Argentina's problems are such that solving them requires much more than “ordering the macro”; it demands institutional reforms that, moreover, are sustained over time. It is no longer a matter of obtaining financing to postpone debt payments, avoid or soften spending adjustments, or manage supply in the foreign exchange market, it is also a matter of generating reforms that will prevent going backwards, wasting all sacrifices carried out, and that generate expectations of a prolonged virtuous change.
It is not impossible to achieve this: Estonia, Lithuania and Latvia were part of the Soviet Union 35 years ago and today they are among the top 30 countries according to the Institutional Quality Index. Rwanda was mired in civil war and ranked 169th in 2007 and is now 62nd. That same year Albania was the legacy of a Maoist reign in the Balkans ranked 134th, today it is 82nd. Closer, Uruguay was in 60th place, today it is in 31st.
On the contrary, Argentina reached its worst moment in 2016 in position 142, improved to 106 in 2020 to fall again, for the moment, to 116. In that period there was a certain "ordering", which collapsed with a simple blow. The reforms were not consistent and generated neither incentives to continue them nor barriers to protect them.
Hence, the question is, then, how are the stability and continuity of reforms guaranteed over time, in such a way as to follow one of those virtuous paths?
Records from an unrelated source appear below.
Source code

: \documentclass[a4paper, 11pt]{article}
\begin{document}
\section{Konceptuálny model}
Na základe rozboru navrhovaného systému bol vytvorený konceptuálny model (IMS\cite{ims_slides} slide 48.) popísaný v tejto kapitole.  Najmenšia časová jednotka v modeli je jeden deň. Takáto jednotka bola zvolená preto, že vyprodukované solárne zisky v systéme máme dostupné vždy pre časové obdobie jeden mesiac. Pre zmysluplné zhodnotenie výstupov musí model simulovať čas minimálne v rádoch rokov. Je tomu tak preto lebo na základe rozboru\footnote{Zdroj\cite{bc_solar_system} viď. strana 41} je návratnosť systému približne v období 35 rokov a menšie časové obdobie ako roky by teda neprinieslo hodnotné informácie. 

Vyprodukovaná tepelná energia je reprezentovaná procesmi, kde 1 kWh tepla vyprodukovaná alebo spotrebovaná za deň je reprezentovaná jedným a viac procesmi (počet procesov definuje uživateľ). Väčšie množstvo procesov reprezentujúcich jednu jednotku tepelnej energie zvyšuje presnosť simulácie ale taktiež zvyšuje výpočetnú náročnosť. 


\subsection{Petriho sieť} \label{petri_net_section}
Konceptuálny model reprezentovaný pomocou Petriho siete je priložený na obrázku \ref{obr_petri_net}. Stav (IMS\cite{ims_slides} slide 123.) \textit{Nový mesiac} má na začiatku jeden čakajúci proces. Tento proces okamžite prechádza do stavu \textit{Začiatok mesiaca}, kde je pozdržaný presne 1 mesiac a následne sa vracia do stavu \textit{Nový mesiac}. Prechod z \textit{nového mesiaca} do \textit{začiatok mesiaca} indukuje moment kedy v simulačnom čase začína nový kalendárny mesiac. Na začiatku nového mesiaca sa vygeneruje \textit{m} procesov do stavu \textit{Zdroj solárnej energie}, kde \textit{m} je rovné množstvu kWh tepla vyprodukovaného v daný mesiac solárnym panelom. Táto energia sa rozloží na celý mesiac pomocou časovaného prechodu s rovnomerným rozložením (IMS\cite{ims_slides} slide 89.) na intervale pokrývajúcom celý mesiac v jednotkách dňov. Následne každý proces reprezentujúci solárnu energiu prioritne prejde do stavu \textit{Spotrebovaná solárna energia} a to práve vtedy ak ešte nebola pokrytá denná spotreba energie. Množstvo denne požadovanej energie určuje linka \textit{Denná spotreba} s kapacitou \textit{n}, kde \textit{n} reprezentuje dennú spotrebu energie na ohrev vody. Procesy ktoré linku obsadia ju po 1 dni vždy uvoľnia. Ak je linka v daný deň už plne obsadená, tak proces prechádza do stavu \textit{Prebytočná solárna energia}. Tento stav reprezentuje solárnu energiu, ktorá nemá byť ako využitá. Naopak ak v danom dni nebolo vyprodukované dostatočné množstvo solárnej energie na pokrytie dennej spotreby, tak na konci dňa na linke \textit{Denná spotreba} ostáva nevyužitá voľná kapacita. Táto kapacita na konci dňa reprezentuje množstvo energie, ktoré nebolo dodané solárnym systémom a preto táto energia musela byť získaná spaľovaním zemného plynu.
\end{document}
It is necessary to make it a continuous path, which is not easy in this country, which has already reversed convertibility, the private pension system, or the privatization of the state oil company YPF.
Alternatives can be:
In the first place, that results be obtained quickly (fall in inflation, unemployment, reactivation of production and trade) in a way that strengthens the possible continuity of the government that carries out the reforms, or that guarantees their continuity even if the change of government occurs (for example, Chile, Uruguay or Peru). The first years of convertibility are a case in point, but also that if fiscal discipline is not regularly maintained, the course enters a collision course.